*WHAT THE TASK ASKS*: Resume the news article on the Pampanga High School Balik-Eskwela program, continuing from its final sentence.

*DOCUMENT PASSAGE*:
CITY OF SAN FERNANDO—Jeffrey Credo would have joined the growing ranks of dropouts and out-of-school youths this year.
Credo, already 17 but just in first year, has spared himself from that plight. Thanks to the Balik-Eskwela (Return to School) program here of the Pampanga High School, the biggest secondary school supported by the Department of Education in the province. It is 100 years old, established by American educators, known around here as Thomasites, in 1908.
To keep Credo in school, the PHS hired him as a library assistant. His P1,500 monthly allowance comes from the proceeds of the school canteen, which is run by the teachers and employees’ cooperative.
Working by day, he studies at night. The PHS is the only public secondary school in Pampanga that has maintained a night school since 2006.
Saturdays are for physical education class. The technology and home economic subject is earned through a certification from the employer.
Credo hopes to finish the fifth year so he could move to college and be enrolled in a chemical engineering course.
“Gusto ko hong makatapos. Para ho sa kinabukasan ko ito (I want to finish college. It is for my future),” he said in between his work at the library on Thursday.
At least 74 students had graduated through this program since 2006, according to Dr. Imelda Penecilla-Macaspac, PHS principal.
A total of 119 are currently enrolled, but this is lower than last year’s 143 enrollees.
“A few are hired for clerical works in school. Most of them work as housemaids, tricycle drivers or vendors in the public market,” Macaspac said of Credo’s batch.
Some have dropped out of the PHS as early as 1995 and resumed studies one or two years ago. Most of them decided to remain in school by studying on the night shift.
“Than drop themselves out, they come to us asking to be transferred to the night school. They really don’t want to stop schooling kaya kailangan naming sapuhin (that’s why we need to support them),” Macaspac explained.
The need to work to be able to earn and support the family is the frequently cited reason for why students stop schooling, she said.
The night school is funded the city government of San Fernando through Mayor Oscar Rodriguez. The P400,000 annual grant pays the honoraria of teachers.
“Education is the only hope of the deprived and the savior of the state and the future. A leader who is conscious of his mandate and the longings of his people must realize that education plays a vital role in raising the quality of life especially of the downtrodden,” Rodriguez said when asked why his administration supports the night school.
A son of a landless farmer, Rodriguez himself took odd jobs up to become a lawyer.
The program has helped trim down the dropout rate at the PHS. Yearly, that goes at an average of seven percent of 600 pupils, according to the school’s information program and management system.
This and the other interventions in the Balik-Eskwela program are done under the “School First Means Students First” program drawn up by the academic community, Parents Teachers Association, the PHS Federation of Alumni Associations and city government.
The “Open High School” has graduated at least two physically disabled students. Four are currently enrolled. Home-based and facilitated by teachers-coordinators, it uses modules developed by the DepEd.

*Excerpts from a dataset*:
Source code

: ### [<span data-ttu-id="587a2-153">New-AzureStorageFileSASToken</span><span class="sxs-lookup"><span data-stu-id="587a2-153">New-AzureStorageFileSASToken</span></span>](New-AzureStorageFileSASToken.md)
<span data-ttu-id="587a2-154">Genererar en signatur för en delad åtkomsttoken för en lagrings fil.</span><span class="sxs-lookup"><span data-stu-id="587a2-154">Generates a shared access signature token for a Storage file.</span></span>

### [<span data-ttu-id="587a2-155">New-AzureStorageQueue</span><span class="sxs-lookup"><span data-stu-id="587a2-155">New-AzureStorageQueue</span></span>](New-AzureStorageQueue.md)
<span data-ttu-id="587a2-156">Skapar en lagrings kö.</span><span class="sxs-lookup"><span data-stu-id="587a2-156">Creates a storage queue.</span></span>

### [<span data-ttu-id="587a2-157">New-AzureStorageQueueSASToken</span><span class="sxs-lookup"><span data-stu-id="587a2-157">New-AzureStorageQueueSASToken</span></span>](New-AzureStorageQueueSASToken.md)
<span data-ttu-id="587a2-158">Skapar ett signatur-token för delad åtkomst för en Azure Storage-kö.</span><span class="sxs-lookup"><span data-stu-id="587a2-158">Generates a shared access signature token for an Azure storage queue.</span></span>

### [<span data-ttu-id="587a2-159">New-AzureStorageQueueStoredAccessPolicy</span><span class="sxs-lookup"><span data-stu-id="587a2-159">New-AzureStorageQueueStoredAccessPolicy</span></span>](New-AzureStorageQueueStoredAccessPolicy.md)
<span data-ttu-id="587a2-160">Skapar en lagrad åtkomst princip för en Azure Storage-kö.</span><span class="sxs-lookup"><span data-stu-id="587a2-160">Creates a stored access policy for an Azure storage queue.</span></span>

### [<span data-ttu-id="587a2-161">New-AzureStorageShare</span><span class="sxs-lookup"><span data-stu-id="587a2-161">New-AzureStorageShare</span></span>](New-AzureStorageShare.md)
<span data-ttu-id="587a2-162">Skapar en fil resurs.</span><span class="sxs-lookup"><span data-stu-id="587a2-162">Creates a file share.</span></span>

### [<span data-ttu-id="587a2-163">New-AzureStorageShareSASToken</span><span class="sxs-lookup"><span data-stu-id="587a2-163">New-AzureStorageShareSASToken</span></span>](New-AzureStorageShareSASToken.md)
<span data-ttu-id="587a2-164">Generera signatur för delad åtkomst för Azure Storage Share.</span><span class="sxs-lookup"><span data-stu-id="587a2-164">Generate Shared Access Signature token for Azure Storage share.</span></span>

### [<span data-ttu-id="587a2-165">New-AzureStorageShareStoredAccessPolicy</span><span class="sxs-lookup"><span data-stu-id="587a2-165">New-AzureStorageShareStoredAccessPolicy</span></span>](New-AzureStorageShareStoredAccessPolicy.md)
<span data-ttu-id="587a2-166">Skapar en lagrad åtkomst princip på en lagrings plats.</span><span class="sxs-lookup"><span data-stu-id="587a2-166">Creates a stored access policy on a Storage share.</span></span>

*RESPONSE FOR THIS EXERCISE*:
FREE LUNCH
At least 300 poor students get free lunch daily.
“It’s eat-all- you-can. Some students get three servings,” said Jocelyn Quizon, head of the school’s home economics department.
This intervention, running on its third year now, is supported by California-based businessman Rene Medina (PHS Batch ’67) on a P1-million grant per year.
Lunch on Thursday consisted of boiled vegetables with ground pork. The school buys rice from the National Food Authority to stretch the budget.
Various alumni now support 39 students who get P600 monthly for their allowance. An alumna gave 82 sets of uniform.
Medina sent 66 PHS graduates to scholars by paying for their tuition.
Home economics students get to earn their allowance from profits by making snacks. The group of Girlie Galang, a third year student, earned P600 on Wednesday from the yam cake. On Thursday, they used their earnings to buy ingredients to make polvoron (milk candies).
The school maintains also the PHS Salon on a building built on Medina’s grant in April 2007. Here, 300 cosmetology students take turns doing nail and hair care and massage. The school gets half of the fee. The other half goes to the students.
Ronalyn Cayanan, 15, raises her allowance this way. On Wednesday, she managed to buy materials for her school project when she earned P50 for doing manicure and pedicure for a teacher. The salon has also graduated 21 students who, given certificates of competency by the Tesda, work or operate now their respective beauty parlors.
Because about 80 percent of PHS graduates don’t enter college, Macaspac has turned the speech class into a call center training center. The automotive class provides hands-on training as well. This way, the students can get immediate employment on Tesda’s certification. The students are linked to alumni who may be in need of such skilled workers or are referred to the Don Honorio Ventura College of Arts and Trade in Bacolor for formal studies.
The PHS put more focus on poor students after its partners have accomplished the physical rehabilitation phase. Mt. Pinatubo’s 1991 eruptions and lahar flows damaged the school while fraternity wars and youth-related crimes diminished the school’s status. It has both recovered structures-wise and academic-wise, earning excellent marks from the DepEd in the last four years, records showed.
To Macaspac, however, everything in this remarkable partnership began with the students.
“May lumalapit sa amin, wala raw pangkain or pamasahe. (Students come to us telling us they don’t have food or travel fare). The ability of students to communicate to us helps us know their actual needs and we—the parents, teachers, graduates, local officials, the business sector—find ways to keep them in school for as long as we can because that’s where the youth should be,” she said.